Düşmanlar mı? Listenin başında Hamas ve onun ana müttefiki İran’ın yer aldığına şüphe yok. Ancak kafa karışıklığı buradan itibaren başlıyor. İsrail’in kendisini savunmak için dünyada her türlü hakkı var. Hamas ve Hizbullah’tan gelen tehdidi durdurmak için bir planınızın olması gerekir. Ama bu olamaz. Derin demokratik değerlere sahip bir devlet, suç işleyemem ve ne çıkışın ne de asgari makul yaşam koşullarının olduğu bir şeritte hapsedilmiş tüm nüfusun terörist olduğunu düşünün. Bunu yaparsanız bu bir savaş suçudur ve tavrımız bu intikamı kınamak olmalıdır. Gazze Şeridi’ndeki yaşam ile Nazi rejiminin Yahudileri katletmeden önce hapsettiği gettolardaki yaşamı karşılaştırmak ve benzerlikler aramak kolay olurdu. Hataya düşmeden, bu barbar Filistinli milisleri terörist olarak kabul etmemizle aynı sebepten dolayı, İsrail’in bir nüfusu katletme yetkisi olamaz saldırıdan sorumlu olmadığını ve hatta boyun eğdirilmiş ve umutsuz yaşadığında, büyük ölçüde aynı devletten, yani İsrail’den siyasi teklif gelmemesi nedeniyle daha da az sorumlu olduğunu söylüyor.
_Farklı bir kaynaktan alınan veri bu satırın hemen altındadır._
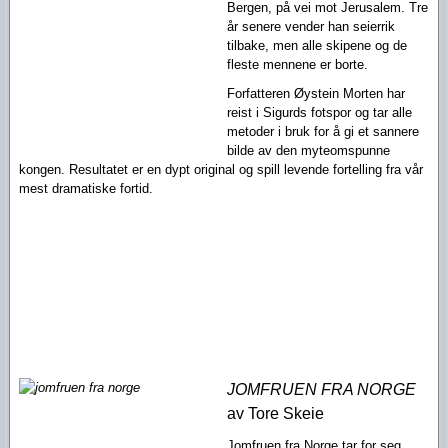
Bergen, på vei mot Jerusalem. Tre
år senere vender han seierrik
tilbake, men alle skipene og de
fleste mennene er borte.
Forfatteren Øystein Morten har
reist i Sigurds fotspor og tar alle
metoder i bruk for å gi et sannere
bilde av den myteomspunne
kongen. Resultatet er en dypt original og spill levende fortelling fra vår
mest dramatiske fortid.
JOMFRUEN FRA NORGE
av Tore Skeie
Jomfruen fra Norge tar for seg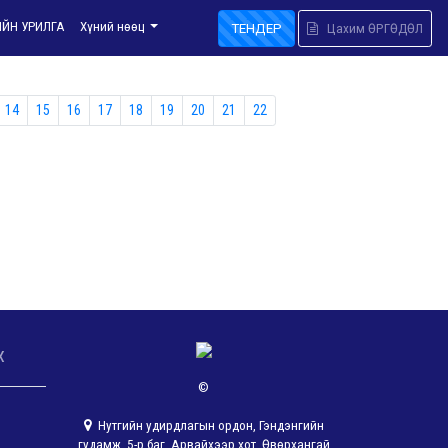
ИЙН УРИЛГА
Хүний нөөц
ТЕНДЕР
Цахим ӨРГӨДӨЛ
14
15
16
17
18
19
20
21
22
х
©
Нутгийн удирдлагын ордон, Гэндэнгийн
гудамж, 5-р баг, Арвайхээр хот, Өвөрхангай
Hamas’ın savaşın fitilini tekrar ateşlemesinden önce zamanları vardı ama hiçbir şey yapmadılar. bir barış projesinin olmayışı ortak bir sorumluluktur. İsrail tanklarının gelişigüzel katliamlarla işgali, tüm Arap dünyasının yakılmasıyla sonuçlanabilir; bu da bölgede bir Yahudi devletinin istikrara kavuşmasının tek yolu olabilir. Ancak savaşta bile her şeyin yolunda gitmediğini bilen Batı kamuoyunda İsrail’i düşmana da dönüştürebilir.